■ Your goal
If a line of the data contains the word "fruit", it is counted; report how many such lines there are and nothing else.

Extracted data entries
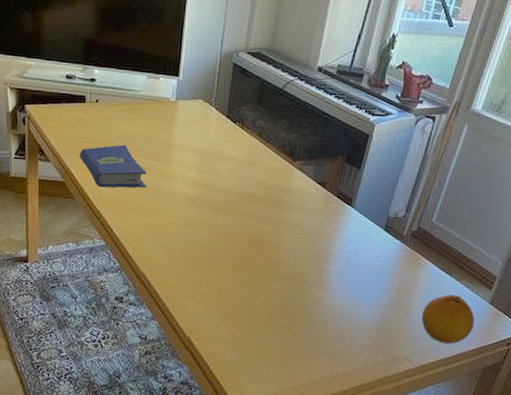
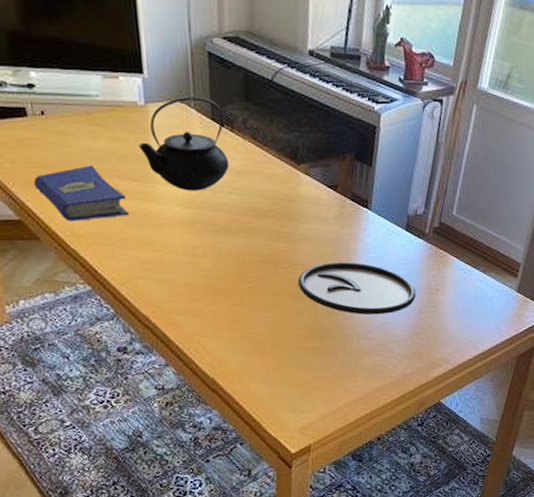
teapot: none [164,97,237,174] -> present [137,96,230,191]
plate: none [277,250,387,305] -> present [298,262,416,315]
fruit: present [421,294,475,344] -> none [454,288,505,339]

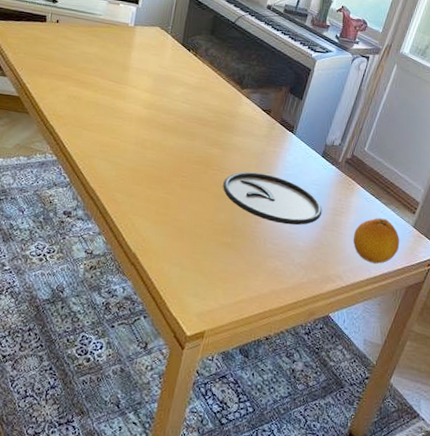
hardcover book: present [33,165,129,222] -> none [36,64,102,107]
teapot: present [137,96,230,191] -> none [121,25,192,97]
fruit: none [454,288,505,339] -> present [353,218,400,264]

■ Written response
2